Now let me get this out in the open, I am not a fan of the horror-slasher genre and all that I can recall off the top of my head involved a bit of the first "Scream" and "I Know What You Did Last Summer". So aside from a couple of things like racial tropes, I'm pretty oblivious to the whole thing.
Your characters are pretty much dagger fodder until you get to your last surviving character. Rules are simple and quick and what I loved about my experience is that it was all role-play and when you're rolling D6's, there's weight to it as someone is probably going to get effed up...or dead. "Character sheets had six lines. 1. Name 2. Stereotype 3. Unwise (how likely he/she will end up doing something stupid) 4. Unlucky 5. Undone (how easy it is for the character to freak out at the sign of danger) 6. Unharm (basically your hit points and a cool mechanic that involves your killed character transfering their starting score over to another surviving character with bonus Unharm points given out at the GM's discretion for creative descriptions of their death, resulting in your last survivor being pretty epic on the Unharm charts)
On topic with the Unharm points transferring to other characters, until someone is on their last character, the GM doesn't have to roll any dice and all rolls are made by PC's to avoid the cruel fate of stupidity, luck and lack of nerves. Once a player is down to his/her last character, only then will the GM have to roll on his abilities, that I believe are also the same "stats" types that the players have.

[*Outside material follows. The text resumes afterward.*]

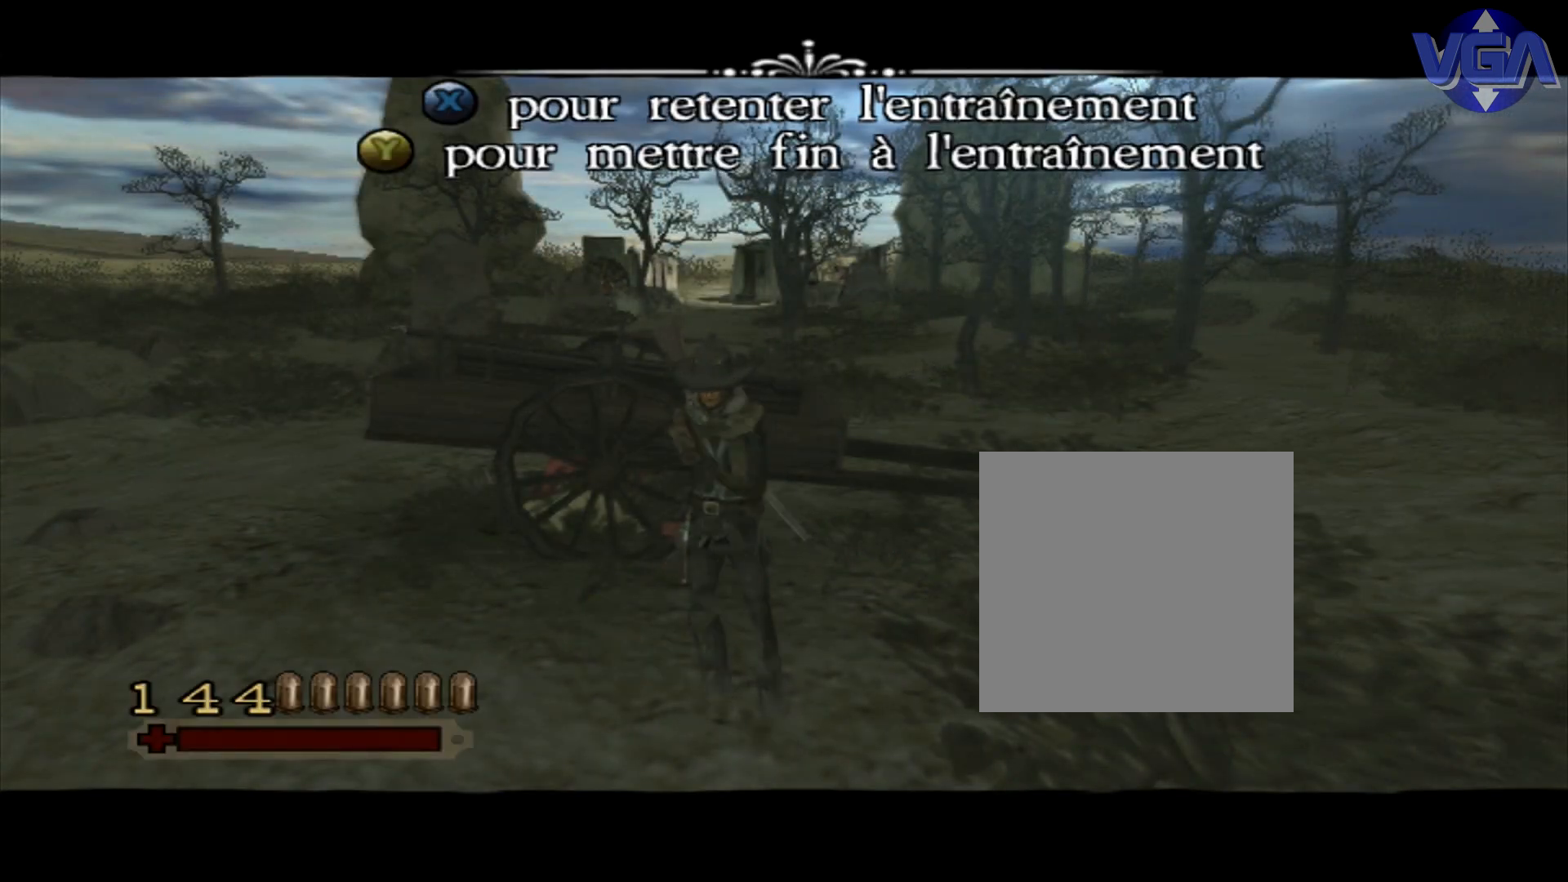
{"buttons": ["X", "Y"], "left_stick": "center", "right_stick": "center", "events": []}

The biggest thing that I got out of the experience was that it truly felt like a group collaboration. And while having a character die prematurely might've been frustrating, there were many instances where you just want to set your guys up for trouble. What did I learn about B-rated slasher horror movies from this? It doesn't matter how far you run or drive off, the bad guy will follow you there, you can't win by shooting the murderer with a gun and that female characters always look sexy regardless of the circumstances that they're in.
Zero prep time on the players' parts as the longest part seemed to be for us to come up with names for our victims. Matt our GM, had three lines of notes for his prep. Easy as pie and if you're out for quick and twisted fun, I highly recommend Thriller Killer.